**Dataset excerpts:**

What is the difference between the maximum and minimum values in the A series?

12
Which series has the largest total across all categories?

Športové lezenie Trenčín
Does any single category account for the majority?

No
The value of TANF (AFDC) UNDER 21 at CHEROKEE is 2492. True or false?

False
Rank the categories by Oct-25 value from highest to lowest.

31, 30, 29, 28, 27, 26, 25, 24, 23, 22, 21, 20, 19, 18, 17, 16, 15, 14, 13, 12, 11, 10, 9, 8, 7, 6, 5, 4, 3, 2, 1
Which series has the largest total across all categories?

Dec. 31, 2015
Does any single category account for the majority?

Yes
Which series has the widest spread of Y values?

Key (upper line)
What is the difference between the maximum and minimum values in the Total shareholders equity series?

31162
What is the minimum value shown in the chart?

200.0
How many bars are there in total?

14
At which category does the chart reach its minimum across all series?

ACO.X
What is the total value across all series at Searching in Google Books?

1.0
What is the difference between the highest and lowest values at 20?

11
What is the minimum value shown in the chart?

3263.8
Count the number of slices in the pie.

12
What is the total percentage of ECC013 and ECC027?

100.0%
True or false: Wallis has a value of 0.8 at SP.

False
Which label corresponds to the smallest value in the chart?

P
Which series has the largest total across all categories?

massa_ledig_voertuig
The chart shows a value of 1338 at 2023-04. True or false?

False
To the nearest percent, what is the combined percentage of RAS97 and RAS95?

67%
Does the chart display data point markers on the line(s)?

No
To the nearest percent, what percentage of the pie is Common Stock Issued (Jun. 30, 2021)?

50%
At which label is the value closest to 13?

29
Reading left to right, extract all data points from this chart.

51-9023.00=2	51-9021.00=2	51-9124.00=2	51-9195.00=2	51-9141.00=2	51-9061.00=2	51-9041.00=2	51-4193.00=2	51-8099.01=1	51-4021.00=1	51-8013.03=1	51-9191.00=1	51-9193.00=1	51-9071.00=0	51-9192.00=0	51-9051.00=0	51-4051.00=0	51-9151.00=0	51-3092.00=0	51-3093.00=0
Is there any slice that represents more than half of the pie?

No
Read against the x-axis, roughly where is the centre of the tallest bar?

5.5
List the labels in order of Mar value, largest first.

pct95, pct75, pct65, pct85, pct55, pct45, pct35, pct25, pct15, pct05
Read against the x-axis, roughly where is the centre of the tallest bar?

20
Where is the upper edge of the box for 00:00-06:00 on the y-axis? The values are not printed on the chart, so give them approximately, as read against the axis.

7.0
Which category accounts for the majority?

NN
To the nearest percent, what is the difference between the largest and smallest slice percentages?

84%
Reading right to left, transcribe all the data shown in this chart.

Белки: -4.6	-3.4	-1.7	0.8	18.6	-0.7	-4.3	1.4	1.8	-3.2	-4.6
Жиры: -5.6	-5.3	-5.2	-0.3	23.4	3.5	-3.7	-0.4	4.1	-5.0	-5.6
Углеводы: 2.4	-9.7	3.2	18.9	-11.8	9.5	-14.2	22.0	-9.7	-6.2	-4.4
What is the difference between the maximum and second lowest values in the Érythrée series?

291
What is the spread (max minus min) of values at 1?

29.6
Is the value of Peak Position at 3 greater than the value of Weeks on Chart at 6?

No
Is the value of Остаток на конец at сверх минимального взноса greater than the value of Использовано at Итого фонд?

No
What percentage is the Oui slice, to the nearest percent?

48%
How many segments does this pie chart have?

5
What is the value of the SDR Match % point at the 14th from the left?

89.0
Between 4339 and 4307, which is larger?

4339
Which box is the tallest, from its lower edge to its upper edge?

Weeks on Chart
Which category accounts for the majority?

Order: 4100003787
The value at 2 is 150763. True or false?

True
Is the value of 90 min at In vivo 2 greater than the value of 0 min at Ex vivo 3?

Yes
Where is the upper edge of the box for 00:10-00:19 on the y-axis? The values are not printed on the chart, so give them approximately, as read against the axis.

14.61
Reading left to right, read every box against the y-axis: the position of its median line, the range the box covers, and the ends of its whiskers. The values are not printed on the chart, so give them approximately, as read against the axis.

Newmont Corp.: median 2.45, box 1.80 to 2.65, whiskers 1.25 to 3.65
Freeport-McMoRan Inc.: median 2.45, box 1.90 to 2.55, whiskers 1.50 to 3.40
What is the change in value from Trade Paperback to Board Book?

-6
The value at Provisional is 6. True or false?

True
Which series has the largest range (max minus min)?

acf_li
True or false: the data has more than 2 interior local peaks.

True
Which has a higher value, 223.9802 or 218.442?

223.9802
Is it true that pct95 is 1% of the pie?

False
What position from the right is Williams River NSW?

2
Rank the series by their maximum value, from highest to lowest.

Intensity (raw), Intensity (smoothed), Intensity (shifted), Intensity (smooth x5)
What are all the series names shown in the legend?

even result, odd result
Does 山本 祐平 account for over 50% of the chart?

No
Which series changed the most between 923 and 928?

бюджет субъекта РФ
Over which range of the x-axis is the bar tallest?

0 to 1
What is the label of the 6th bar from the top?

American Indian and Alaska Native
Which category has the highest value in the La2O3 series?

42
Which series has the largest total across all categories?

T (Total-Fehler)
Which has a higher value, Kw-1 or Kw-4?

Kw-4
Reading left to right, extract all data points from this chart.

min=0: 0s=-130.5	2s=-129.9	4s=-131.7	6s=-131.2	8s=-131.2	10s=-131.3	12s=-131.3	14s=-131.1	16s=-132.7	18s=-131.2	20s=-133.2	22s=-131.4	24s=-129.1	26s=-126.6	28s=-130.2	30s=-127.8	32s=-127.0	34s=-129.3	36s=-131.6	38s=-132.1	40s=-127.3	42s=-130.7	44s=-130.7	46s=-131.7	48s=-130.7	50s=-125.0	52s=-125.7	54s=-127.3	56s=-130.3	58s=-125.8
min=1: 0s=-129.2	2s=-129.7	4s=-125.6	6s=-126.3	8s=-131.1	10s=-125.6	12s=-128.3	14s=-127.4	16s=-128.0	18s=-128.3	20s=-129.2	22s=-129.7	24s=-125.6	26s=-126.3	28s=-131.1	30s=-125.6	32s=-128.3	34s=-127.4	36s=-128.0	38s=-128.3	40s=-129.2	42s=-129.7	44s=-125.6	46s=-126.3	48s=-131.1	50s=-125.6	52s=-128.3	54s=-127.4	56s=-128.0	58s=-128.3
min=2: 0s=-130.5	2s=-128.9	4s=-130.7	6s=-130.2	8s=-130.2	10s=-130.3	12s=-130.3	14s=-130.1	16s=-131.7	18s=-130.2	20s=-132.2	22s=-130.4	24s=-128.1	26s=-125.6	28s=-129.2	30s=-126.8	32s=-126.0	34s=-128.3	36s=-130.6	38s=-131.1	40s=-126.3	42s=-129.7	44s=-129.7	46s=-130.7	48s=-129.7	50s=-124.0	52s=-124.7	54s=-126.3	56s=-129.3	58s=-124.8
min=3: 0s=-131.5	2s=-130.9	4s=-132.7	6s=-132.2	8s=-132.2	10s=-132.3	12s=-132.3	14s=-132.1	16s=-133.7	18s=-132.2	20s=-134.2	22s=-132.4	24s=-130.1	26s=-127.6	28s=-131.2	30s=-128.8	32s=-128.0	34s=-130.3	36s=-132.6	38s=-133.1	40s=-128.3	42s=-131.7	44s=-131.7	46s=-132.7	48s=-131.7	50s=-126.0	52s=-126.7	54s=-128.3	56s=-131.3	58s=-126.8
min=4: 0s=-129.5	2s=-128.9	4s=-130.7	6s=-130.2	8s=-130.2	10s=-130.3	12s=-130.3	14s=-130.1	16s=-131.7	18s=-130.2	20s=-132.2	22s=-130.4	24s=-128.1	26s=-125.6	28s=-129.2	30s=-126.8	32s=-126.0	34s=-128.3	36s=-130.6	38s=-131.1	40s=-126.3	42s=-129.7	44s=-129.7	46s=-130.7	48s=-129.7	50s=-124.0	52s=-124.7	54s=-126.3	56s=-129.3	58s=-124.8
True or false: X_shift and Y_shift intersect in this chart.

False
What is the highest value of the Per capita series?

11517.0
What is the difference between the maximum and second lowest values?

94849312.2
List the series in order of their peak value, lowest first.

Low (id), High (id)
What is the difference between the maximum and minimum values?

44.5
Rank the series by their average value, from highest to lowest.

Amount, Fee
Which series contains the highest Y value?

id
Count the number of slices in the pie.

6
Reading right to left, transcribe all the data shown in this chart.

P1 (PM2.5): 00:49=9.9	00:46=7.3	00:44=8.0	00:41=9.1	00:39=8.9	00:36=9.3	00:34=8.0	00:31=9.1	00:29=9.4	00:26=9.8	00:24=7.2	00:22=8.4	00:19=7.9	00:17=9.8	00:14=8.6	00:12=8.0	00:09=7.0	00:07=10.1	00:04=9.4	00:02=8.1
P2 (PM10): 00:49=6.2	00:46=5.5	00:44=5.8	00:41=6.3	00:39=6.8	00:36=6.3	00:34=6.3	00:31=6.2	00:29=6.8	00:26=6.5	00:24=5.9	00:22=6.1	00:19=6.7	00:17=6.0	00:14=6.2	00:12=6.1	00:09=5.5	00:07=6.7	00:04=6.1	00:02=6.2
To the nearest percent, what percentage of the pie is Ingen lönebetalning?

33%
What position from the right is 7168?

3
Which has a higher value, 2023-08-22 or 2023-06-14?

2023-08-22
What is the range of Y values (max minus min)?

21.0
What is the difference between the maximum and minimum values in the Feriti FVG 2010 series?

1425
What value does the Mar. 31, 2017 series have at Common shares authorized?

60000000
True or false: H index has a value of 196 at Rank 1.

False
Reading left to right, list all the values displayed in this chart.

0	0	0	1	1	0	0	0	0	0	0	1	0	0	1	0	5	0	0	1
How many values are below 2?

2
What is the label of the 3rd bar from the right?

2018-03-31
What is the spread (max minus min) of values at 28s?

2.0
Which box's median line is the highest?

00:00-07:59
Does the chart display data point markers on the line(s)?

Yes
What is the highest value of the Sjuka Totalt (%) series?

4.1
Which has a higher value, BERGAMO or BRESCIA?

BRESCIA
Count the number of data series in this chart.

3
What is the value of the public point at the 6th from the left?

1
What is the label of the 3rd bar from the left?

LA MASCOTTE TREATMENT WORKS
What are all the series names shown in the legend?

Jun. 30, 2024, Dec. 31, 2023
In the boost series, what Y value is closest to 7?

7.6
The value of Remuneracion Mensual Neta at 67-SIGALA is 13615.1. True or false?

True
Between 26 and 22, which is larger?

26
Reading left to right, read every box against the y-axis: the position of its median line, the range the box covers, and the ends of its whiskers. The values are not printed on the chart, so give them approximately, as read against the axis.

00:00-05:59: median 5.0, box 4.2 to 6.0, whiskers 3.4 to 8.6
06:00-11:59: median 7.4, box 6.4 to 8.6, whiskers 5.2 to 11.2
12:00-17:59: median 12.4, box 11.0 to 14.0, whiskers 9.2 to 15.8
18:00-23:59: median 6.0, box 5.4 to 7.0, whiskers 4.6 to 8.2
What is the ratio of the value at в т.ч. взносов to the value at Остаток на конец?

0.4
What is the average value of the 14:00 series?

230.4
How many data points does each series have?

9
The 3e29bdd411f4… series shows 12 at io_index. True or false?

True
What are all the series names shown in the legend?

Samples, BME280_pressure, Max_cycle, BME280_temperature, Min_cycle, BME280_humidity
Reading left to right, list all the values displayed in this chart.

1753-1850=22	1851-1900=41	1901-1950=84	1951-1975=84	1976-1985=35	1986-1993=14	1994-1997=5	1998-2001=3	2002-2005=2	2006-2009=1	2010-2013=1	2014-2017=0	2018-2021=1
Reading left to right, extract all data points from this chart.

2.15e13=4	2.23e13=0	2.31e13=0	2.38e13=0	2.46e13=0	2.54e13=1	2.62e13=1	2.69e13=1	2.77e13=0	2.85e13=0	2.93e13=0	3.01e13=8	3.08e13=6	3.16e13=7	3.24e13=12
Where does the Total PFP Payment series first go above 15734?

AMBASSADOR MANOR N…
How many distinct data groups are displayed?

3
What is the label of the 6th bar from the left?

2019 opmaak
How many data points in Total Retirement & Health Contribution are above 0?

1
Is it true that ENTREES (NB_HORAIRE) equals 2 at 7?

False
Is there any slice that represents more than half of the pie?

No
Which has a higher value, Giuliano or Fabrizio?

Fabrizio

**Instructions to follow:** Copy the listing above verbatim, from its first line through the line containing "shareholders equity series?", inclusive of both.

**Response to this task:**
What is the difference between the maximum and minimum values in the A series?

12
Which series has the largest total across all categories?

Športové lezenie Trenčín
Does any single category account for the majority?

No
The value of TANF (AFDC) UNDER 21 at CHEROKEE is 2492. True or false?

False
Rank the categories by Oct-25 value from highest to lowest.

31, 30, 29, 28, 27, 26, 25, 24, 23, 22, 21, 20, 19, 18, 17, 16, 15, 14, 13, 12, 11, 10, 9, 8, 7, 6, 5, 4, 3, 2, 1
Which series has the largest total across all categories?

Dec. 31, 2015
Does any single category account for the majority?

Yes
Which series has the widest spread of Y values?

Key (upper line)
What is the difference between the maximum and minimum values in the Total shareholders equity series?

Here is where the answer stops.